Supplementary Technical Details

Example of Context Inconsistency Impact

In ALFWorld, a task to "find an apple and put it in the fridge" may involve multiple steps. Step 3 (open drawer) and step 8 (open fridge) might be in the same rollout group, but they face completely different environment states. Using the group mean as a baseline directly introduces bias.

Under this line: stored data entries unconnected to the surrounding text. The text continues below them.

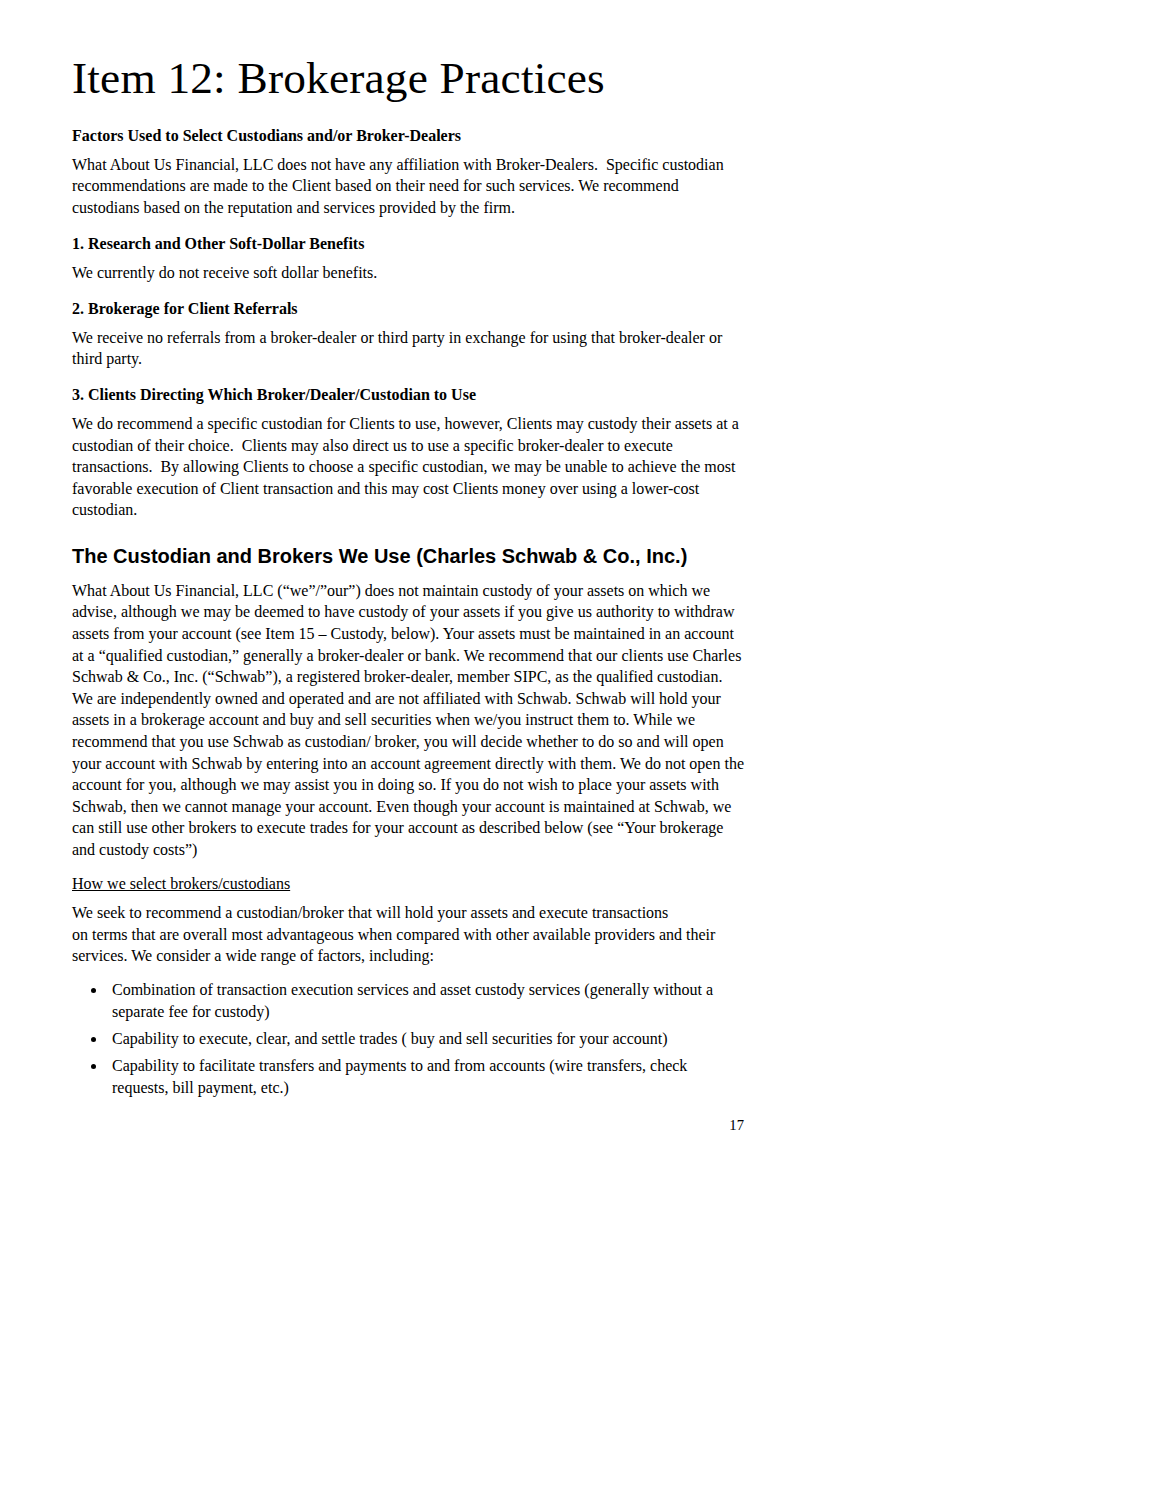Item 12: Brokerage Practices
Factors Used to Select Custodians and/or Broker-Dealers
What About Us Financial, LLC does not have any affiliation with Broker-Dealers. Specific custodian recommendations are made to the Client based on their need for such services. We recommend custodians based on the reputation and services provided by the firm.
1. Research and Other Soft-Dollar Benefits
We currently do not receive soft dollar benefits.
2. Brokerage for Client Referrals
We receive no referrals from a broker-dealer or third party in exchange for using that broker-dealer or third party.
3. Clients Directing Which Broker/Dealer/Custodian to Use
We do recommend a specific custodian for Clients to use, however, Clients may custody their assets at a custodian of their choice. Clients may also direct us to use a specific broker-dealer to execute transactions. By allowing Clients to choose a specific custodian, we may be unable to achieve the most favorable execution of Client transaction and this may cost Clients money over using a lower-cost custodian.
The Custodian and Brokers We Use (Charles Schwab & Co., Inc.)
What About Us Financial, LLC (“we”/”our”) does not maintain custody of your assets on which we advise, although we may be deemed to have custody of your assets if you give us authority to withdraw assets from your account (see Item 15 – Custody, below). Your assets must be maintained in an account at a “qualified custodian,” generally a broker-dealer or bank. We recommend that our clients use Charles Schwab & Co., Inc. (“Schwab”), a registered broker-dealer, member SIPC, as the qualified custodian. We are independently owned and operated and are not affiliated with Schwab. Schwab will hold your assets in a brokerage account and buy and sell securities when we/you instruct them to. While we recommend that you use Schwab as custodian/ broker, you will decide whether to do so and will open your account with Schwab by entering into an account agreement directly with them. We do not open the account for you, although we may assist you in doing so. If you do not wish to place your assets with Schwab, then we cannot manage your account. Even though your account is maintained at Schwab, we can still use other brokers to execute trades for your account as described below (see “Your brokerage and custody costs”)
How we select brokers/custodians
We seek to recommend a custodian/broker that will hold your assets and execute transactions
on terms that are overall most advantageous when compared with other available providers and their services. We consider a wide range of factors, including:
Combination of transaction execution services and asset custody services (generally without a separate fee for custody)
Capability to execute, clear, and settle trades ( buy and sell securities for your account)
Capability to facilitate transfers and payments to and from accounts (wire transfers, check requests, bill payment, etc.)
17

Conceptual Comparison with GAE

GAE (Generalized Advantage Estimation) interpolates between TD(0) and MC via the \(\lambda\) parameter to control the bias-variance trade-off. HGPO's philosophy is similar but operates at the group level rather than the time-step level, and it does not require an additional value function approximation.

Rating

  • Novelty: ⭐⭐⭐⭐ The problem discovery is valuable, and the solution is elegant and zero-cost.
  • Experimental Thoroughness: ⭐⭐⭐ Two benchmarks are sufficient to demonstrate effect but could be broader.
  • Writing Quality: ⭐⭐⭐⭐ Clear motivation chain and rigorous theoretical analysis.
  • Value: ⭐⭐⭐⭐ A plug-and-play improvement with practical significance for the group-based RL community.